Entries follow. Return each line that contains the word "Right".

BEGIN Material for this task

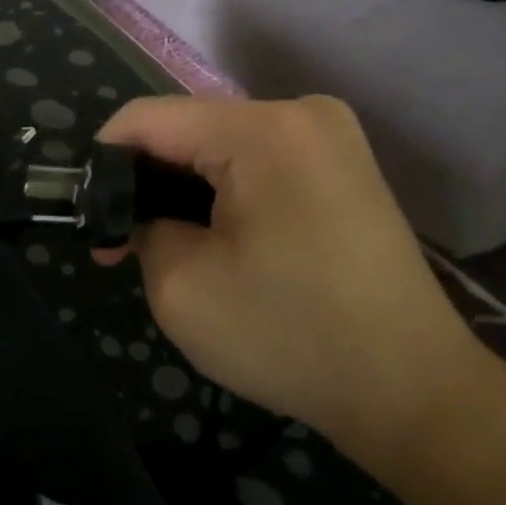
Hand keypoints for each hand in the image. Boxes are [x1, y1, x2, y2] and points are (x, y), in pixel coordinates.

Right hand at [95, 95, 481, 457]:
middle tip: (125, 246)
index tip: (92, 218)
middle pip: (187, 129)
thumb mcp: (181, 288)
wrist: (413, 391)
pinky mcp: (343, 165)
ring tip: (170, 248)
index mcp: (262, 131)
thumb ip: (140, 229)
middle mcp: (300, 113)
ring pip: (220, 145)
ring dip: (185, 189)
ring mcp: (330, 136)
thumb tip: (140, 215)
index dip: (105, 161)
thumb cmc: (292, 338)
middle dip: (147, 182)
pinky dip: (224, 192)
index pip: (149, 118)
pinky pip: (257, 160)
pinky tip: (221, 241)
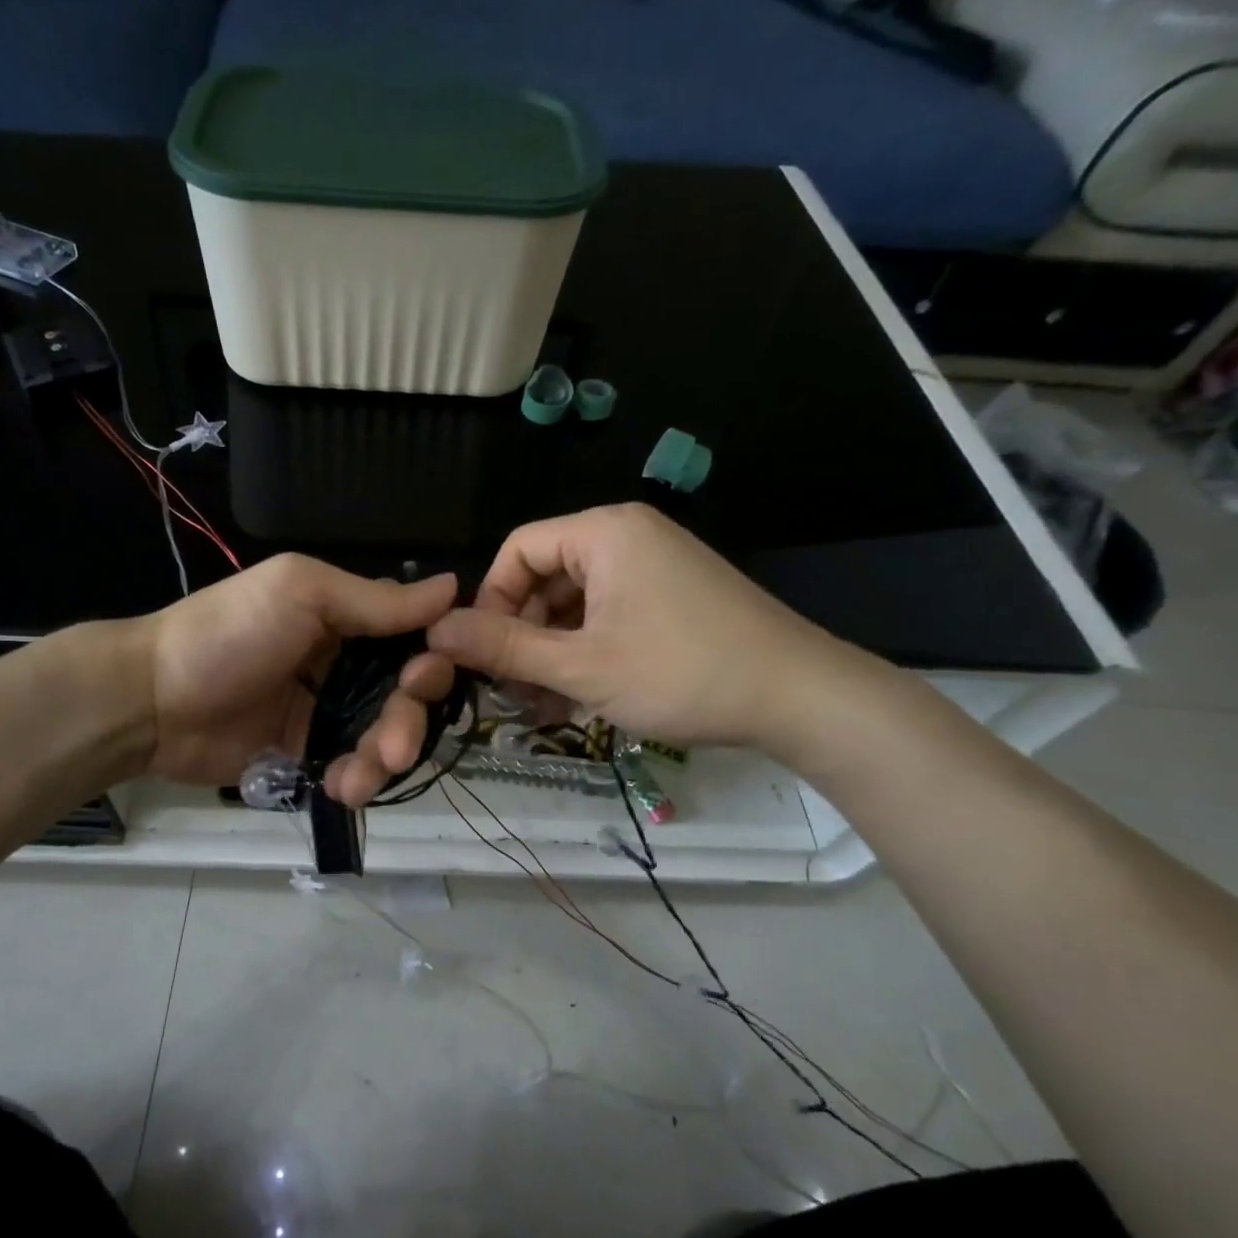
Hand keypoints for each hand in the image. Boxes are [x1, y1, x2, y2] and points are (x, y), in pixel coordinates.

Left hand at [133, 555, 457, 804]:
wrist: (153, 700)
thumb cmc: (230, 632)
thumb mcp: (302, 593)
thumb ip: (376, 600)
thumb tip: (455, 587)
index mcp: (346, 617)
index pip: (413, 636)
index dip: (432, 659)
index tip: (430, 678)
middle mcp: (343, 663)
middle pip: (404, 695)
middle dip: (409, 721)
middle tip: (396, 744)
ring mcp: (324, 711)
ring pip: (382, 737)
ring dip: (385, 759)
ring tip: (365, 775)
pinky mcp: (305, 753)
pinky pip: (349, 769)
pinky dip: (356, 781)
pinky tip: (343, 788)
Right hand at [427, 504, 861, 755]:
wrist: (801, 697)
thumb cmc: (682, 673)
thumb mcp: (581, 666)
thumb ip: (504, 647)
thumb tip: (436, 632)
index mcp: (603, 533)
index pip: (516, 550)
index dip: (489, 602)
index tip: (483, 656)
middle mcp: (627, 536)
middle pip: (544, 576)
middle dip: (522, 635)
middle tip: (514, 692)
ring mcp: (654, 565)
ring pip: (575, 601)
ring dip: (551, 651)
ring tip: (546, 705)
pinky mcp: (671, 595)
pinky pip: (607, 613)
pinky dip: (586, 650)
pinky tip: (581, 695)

END Material for this task
BEGIN Material for this task

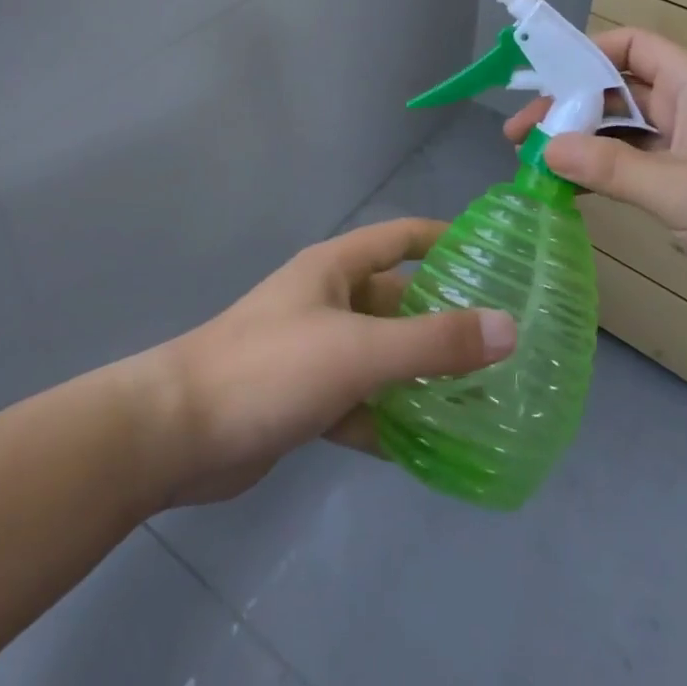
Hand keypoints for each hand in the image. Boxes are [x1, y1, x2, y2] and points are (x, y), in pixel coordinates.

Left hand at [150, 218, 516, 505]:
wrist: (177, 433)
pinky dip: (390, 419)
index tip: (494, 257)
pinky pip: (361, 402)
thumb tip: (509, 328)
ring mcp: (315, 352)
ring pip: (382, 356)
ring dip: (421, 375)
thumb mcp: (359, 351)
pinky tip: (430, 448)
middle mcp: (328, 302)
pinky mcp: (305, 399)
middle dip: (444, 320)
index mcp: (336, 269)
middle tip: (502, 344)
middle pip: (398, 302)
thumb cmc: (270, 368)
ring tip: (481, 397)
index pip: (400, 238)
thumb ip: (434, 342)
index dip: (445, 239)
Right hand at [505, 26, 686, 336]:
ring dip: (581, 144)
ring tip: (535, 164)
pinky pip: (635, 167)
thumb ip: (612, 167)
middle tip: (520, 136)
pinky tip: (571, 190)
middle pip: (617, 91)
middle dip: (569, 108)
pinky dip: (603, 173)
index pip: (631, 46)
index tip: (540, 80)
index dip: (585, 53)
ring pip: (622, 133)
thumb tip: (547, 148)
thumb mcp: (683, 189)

END Material for this task
BEGIN Material for this task

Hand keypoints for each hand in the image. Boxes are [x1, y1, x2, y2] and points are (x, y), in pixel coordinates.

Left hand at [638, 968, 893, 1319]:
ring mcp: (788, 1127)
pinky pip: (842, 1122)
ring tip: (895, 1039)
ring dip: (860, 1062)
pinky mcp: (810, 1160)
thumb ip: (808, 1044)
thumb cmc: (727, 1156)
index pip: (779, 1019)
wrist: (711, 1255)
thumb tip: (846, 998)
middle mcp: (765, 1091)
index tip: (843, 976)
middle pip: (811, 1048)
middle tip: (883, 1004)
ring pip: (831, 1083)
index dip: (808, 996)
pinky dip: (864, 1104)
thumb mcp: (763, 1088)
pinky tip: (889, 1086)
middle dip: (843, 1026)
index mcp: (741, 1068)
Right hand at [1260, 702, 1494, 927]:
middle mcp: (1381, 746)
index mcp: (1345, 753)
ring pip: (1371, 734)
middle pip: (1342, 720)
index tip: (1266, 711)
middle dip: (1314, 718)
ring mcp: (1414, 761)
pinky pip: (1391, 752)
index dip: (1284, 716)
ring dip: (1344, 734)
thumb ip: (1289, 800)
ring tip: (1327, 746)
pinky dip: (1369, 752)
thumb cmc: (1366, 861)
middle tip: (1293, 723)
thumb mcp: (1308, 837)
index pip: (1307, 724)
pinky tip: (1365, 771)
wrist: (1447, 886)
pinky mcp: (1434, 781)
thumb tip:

END Material for this task

■ **Solution for this problem**:
Right hand at [95, 95, 481, 457]:
Right hand at [427, 504, 861, 755]:
Right hand at [505, 26, 686, 336]:
Right hand at [1260, 702, 1494, 927]:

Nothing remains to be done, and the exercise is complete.